OBJECTIVES: The objective of this study was to functionally characterize a fluorescent highly tumorigenic ovarian cancer line to test cellular therapy in combination with cytokines or chemotherapies in experimental models. METHODS: A fluorescent highly tumorigenic subline (SKOV3-AF2) was derived from the SKOV3 ovarian cancer cell line. Peripheral blood mononuclear cell (PBMC)-mediated cytotoxicity of SKOV3-AF2 in the presence of interleukin 2 (IL-2) and interferon α-2b (IFNα-2b) was assayed by lactate dehydrogenase release. Sensitivity of SKOV3-AF2 cells to polyethylene glycol-IFNα-2b and IL-2 was assayed in a xenograph nude mouse model. Histopathology was performed to determine necrosis and tumor-infiltrating lymphocytes in the solid tumors. Reverse transcriptase-polymerase chain reaction was used for gene expression analyses of E-cadherin and cysteine-rich 61 (CCN1). RESULTS: The SKOV3-AF2 subline exhibits increased cytotoxicity (up to 70%), mediated by PBMCs, IL-2, and IFNα-2b, compared with parental SKOV3-red fluorescent protein (RFP) cells. SKOV3-AF2 cells are more tumorigenic in vivo as indicated by tumor incidence, time to sacrifice, tumor weight, and ascitic fluid production. SKOV3-AF2 tumor growth was inhibited by polyethylene glycol-IFNα-2b but not low-dose IL-2. Histopathology revealed that the tumors consisted of poorly differentiated surface epithelial carcinoma. SKOV3-RFP, and -AF2 cell lines as well as -AF2 tumors expressed E-cadherin. SKOV3-AF2 derived tumors expressed CCN1; however, the SKOV3-RFP and SKOV3-AF2 cell lines did not. CONCLUSIONS: Characterization of SKOV3-AF2 cells revealed that it is more susceptible to PBMC-mediated cytotoxicity than SKOV3-RFP and highly tumorigenic in a xenograph model, and AF-2 tumors express genes that promote aggressive behavior. Collectively, our data suggest that the SKOV3-AF2 subline will be a useful tool to test cellular therapy for the treatment of ovarian cancer utilizing experimental models.

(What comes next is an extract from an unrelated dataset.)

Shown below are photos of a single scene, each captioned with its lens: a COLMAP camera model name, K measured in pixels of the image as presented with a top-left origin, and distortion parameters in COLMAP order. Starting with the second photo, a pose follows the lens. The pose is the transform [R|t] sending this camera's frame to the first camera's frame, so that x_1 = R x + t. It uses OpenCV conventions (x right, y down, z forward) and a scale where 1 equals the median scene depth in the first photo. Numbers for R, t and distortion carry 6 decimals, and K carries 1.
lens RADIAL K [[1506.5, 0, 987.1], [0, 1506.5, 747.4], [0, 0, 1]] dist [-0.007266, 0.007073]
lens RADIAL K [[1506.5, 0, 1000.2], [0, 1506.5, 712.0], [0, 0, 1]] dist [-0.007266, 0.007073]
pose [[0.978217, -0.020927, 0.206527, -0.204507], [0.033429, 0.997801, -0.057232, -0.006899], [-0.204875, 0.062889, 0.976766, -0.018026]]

Synergistic cytotoxicity of interferonalpha-2b and interleukin-2 in combination with PBMC against ovarian cancer: development of an experimental model for cellular therapy.

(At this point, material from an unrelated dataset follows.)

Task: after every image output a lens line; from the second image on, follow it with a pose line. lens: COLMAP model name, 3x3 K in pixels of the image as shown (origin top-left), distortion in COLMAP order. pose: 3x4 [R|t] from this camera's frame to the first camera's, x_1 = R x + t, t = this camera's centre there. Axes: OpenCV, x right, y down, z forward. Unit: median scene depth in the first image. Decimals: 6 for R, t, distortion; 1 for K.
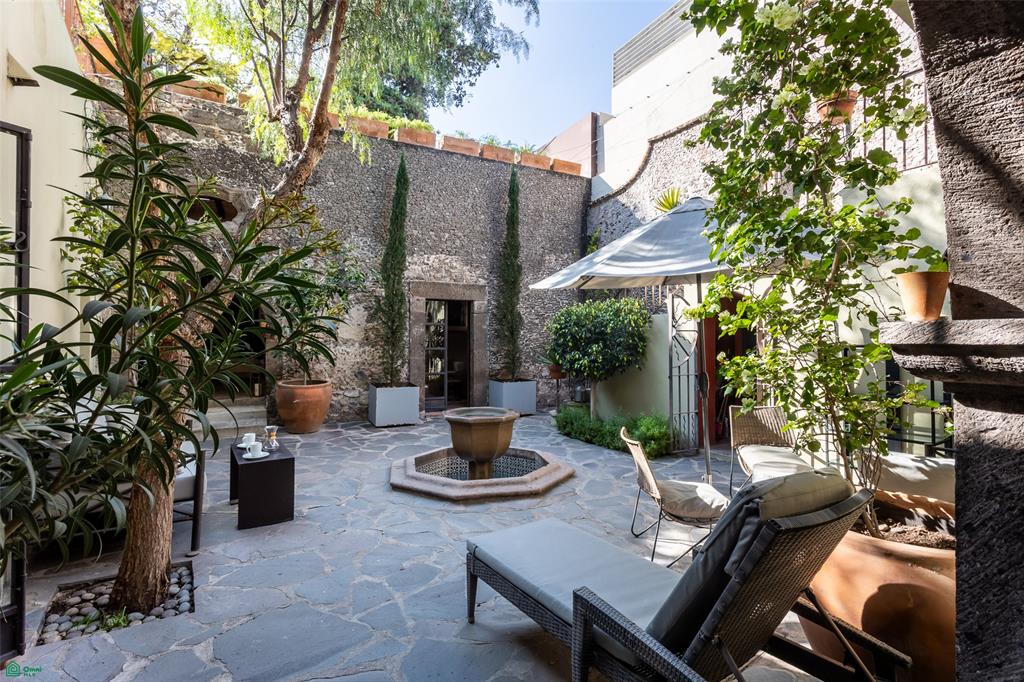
lens RADIAL K [[480.5, 0, 514.5], [0, 480.5, 335.2], [0, 0, 1]] dist [0.000679, 0.000504]
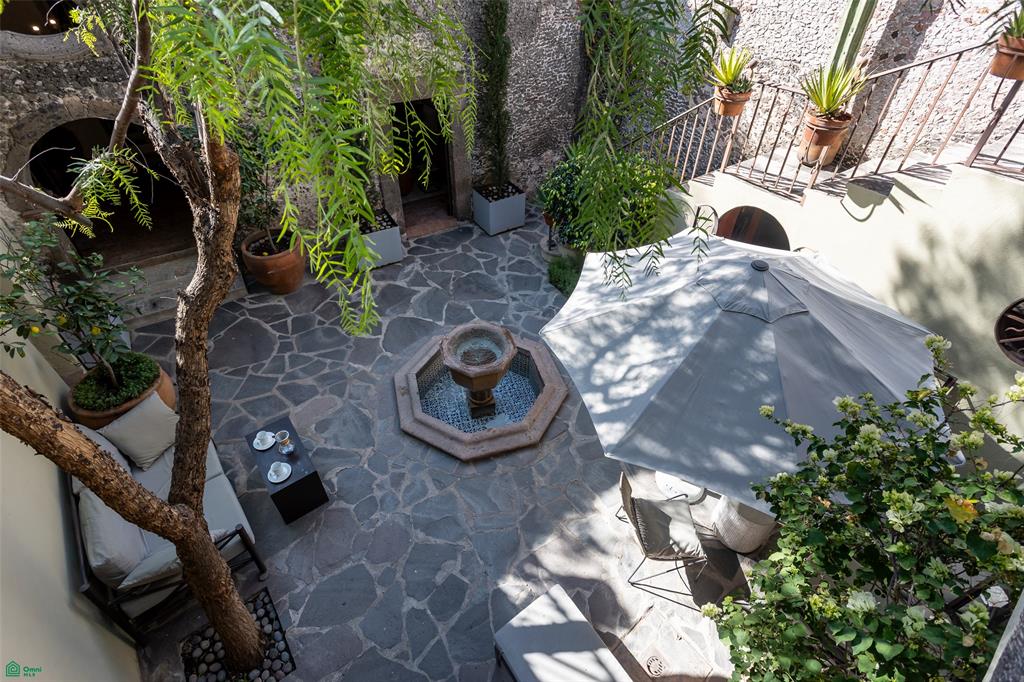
lens RADIAL K [[480.5, 0, 514.5], [0, 480.5, 335.2], [0, 0, 1]] dist [0.000679, 0.000504]
pose [[0.998688, -0.023968, 0.045256, -0.028434], [-0.010978, 0.762978, 0.646331, -0.351819], [-0.050021, -0.645980, 0.761714, 0.181776]]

OBJECTIVES: Current therapies for ovarian cancer (OC) patients have a modest impact on long-term survival justifying the need for novel treatment strategies. We developed in vitro and in vivo systems to test the effects of cytokines in combination with peripheral blood mononuclear cells (PBMC) on OC cells. METHODS: Two OC cell-lines were transfected with a plasmid encoding Red Fluorescent Protein (SKOV3-RFP and CAR3-RFP). Proliferation of these lines in the presence of cytokines alone and in combination was assayed. Cytotoxicity of SKOV3-RFP cells mediated by PBMC and cytokines was determined by lactate dehydrogenase release. Mice were injected intraperitoneally (IP) with SKOV3-RFP cells; solid tumor and ascitic fluid were collected, analyzed, and cell lines were established. Tumor-derived cell lines were re-injected to produce a more tumorigenic line. RESULTS: IFNalpha-2b showed an inhibitory effect on OC cell proliferation. The remaining cytokines, either alone or in combination, showed no significant effect. PBMC in combination with IL-2 showed clear dose-dependent cytotoxicity against SKOV3-RFP. IFNalpha-2b had a synergistic effect with IL-2 and PBMC increasing the cytotoxicity by an average of 20%. Using an animal model, SKOV3-RFP cells continue to express RFP when harvested from the peritoneum and are more tumorigenic when re-injected into mice. CONCLUSION: These observations justify the use of IL-2, IFNalpha-2b, and PBMC in a xenograph animal model of OC to determine if combination cytokine and cellular therapy has an anti-tumor effect in vivo. This approach may prove useful as an in vivo system of IP cytokines administered in combination with cellular therapy.